Problem to work on: Please repeat the lines in the records starting with the line containing "d’exécution — des" and going on through the line containing "Ce que vous".

====

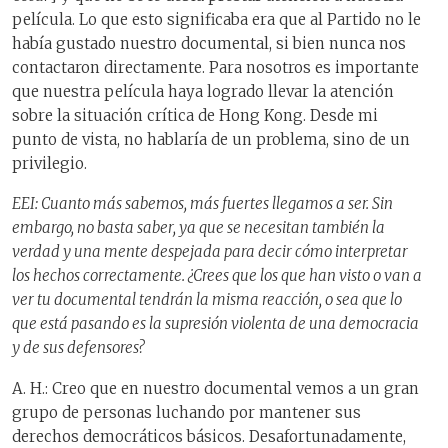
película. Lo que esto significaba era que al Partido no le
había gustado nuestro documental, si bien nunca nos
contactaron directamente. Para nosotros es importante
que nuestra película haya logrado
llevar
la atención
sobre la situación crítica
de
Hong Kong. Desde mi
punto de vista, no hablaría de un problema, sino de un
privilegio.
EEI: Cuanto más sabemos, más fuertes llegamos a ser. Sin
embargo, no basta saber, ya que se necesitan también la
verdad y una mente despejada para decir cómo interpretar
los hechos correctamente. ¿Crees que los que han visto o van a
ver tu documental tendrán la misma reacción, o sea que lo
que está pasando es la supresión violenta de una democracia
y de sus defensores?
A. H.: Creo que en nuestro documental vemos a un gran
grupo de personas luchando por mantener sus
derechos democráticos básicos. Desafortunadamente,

====

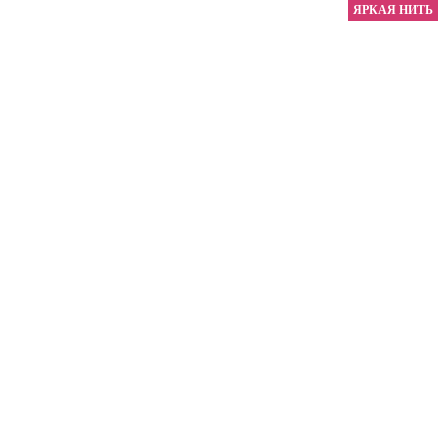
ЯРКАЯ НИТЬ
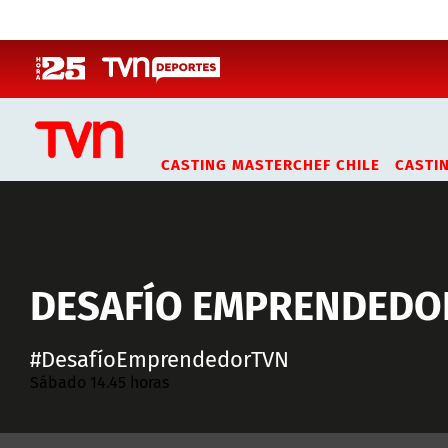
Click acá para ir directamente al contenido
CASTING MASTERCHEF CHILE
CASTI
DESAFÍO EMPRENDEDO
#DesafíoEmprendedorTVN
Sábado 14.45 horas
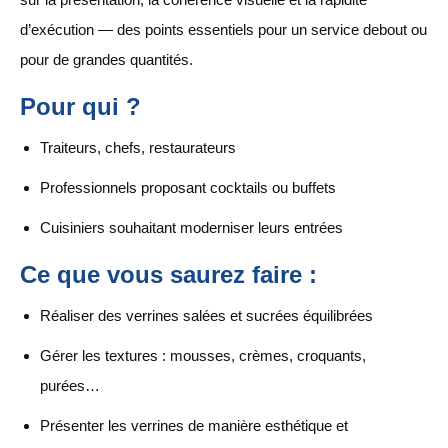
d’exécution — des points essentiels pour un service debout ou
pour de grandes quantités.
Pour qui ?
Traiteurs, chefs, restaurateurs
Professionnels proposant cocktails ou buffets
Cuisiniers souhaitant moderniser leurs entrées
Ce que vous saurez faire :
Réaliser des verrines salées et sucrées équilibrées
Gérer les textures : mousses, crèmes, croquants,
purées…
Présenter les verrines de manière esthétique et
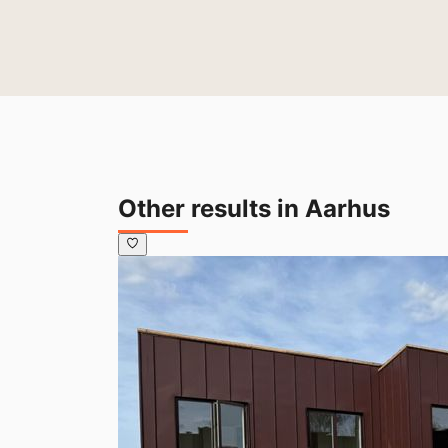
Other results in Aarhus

====

Answer to the exercise:
d’exécution — des points essentiels pour un service debout ou
pour de grandes quantités.
Pour qui ?
Traiteurs, chefs, restaurateurs
Professionnels proposant cocktails ou buffets
Cuisiniers souhaitant moderniser leurs entrées
Ce que vous saurez faire :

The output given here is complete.